Re: Nested Transactions, Abort All - Mailing list pgsql-hackers

From Thomas Swan
Subject Re: Nested Transactions, Abort All
Date
Msg-id 40EF0885.90306@idigx.com
Whole thread Raw
In response to Re: Nested Transactions, Abort All  (Alvaro Herrera <alvherre@dcc.uchile.cl>)
List pgsql-hackers
Alvaro Herrera wrote:

>On Fri, Jul 09, 2004 at 10:38:15AM -0500, Thomas Swan wrote:
>
>  
>
>>visibility issue and how far do you unwind the depth of subtransactions 
>>or transactions?
>>
>>BEGIN
>> UPDATE A
>> SAVEPOINT X
>> BEGIN
>>   BEGIN
>>     UPDATE B
>>     BEGIN
>>       UPDATE C
>>       ROLLBACK TO SAVEPOINT X
>>    
>>
>
>What happens here is that the user will go nuts.  We will have a
>prominent entry in the docs: "using both nested transactions and
>savepoints inside a transaction can cause confusion.  We recommend you
>stick to one or the other."  Or something like that.
>
>(What would really happen: when ROLLBACK TO SAVEPOINT X is executed,
>nested transactions created after the SAVEPOINT will be closed.)
>
>So this is another reason why we should use COMMIT to close a nested
>transaction: it may refer to a transaction that is already closed
>because the user got confused.
>
>  
>
Technically, a ROLLBACK TO SAVE POINT X would be an ABORT on all nested 
transactions.  COMMIT means that if the parent transaction commits then 
the child transaction will also commit.

BEGIN BEGIN   UPDATE A ROLLBACK UPDATE B
COMMIT

The changes from UPDATE A will not commit with the changes from UPDATE B.

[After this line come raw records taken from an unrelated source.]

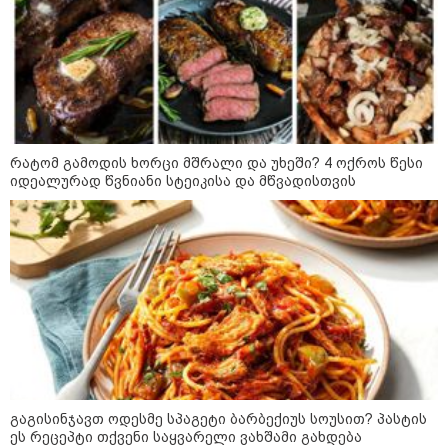
ბავშვმა, რომელიც 9 თვის
განმავლობაში
წარმოუდგენელი
ფსიქოლოგიური ტერორის ქვეშ
არის" - რას აცხადებს ნია
კატეგორიის ყველა სიახლე
იმნაძის ადვოკატი?
რატომ გამოდის ხორცი მშრალი და უხეში? 4 ოქროს წესი
იდეალურად წვნიანი სტეიკისა და მწვადისთვის
რატომ ჩაბნელდა საქართველო
მესამედ: საბოტაჟი, ტექნიკური
ხარვეზი თუ
არაპროფესიონალიზმი?! -
სანდრო თვალჭრელიძის ანალიზი
ჩაკეტილი „პოლიტიკური
სამკუთხედი“ - კულუარული
თამაშები, რომლებიც დიდი
სისხლის ფასად ჯდება
გაგისინჯავთ ოდესმე სპაგეტი ბარბექიუს სოუსით? პასტის
ეს რეცეპტი თქვენი საყვარელი ვახშამი გახდება
„ოქტომბრისთვის საქართველოს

BEGIN BEGIN   UPDATE A COMMIT UPDATE B
COMMIT

The changes from UPDATE A will commit with the changes from UPDATE B.

BEGIN BEGIN   UPDATE A COMMIT UPDATE B
ROLLBACK

The changes from UPDATE A will not commit with the changes from UPDATE 
B, and the changes from UPDATE B will not commit either.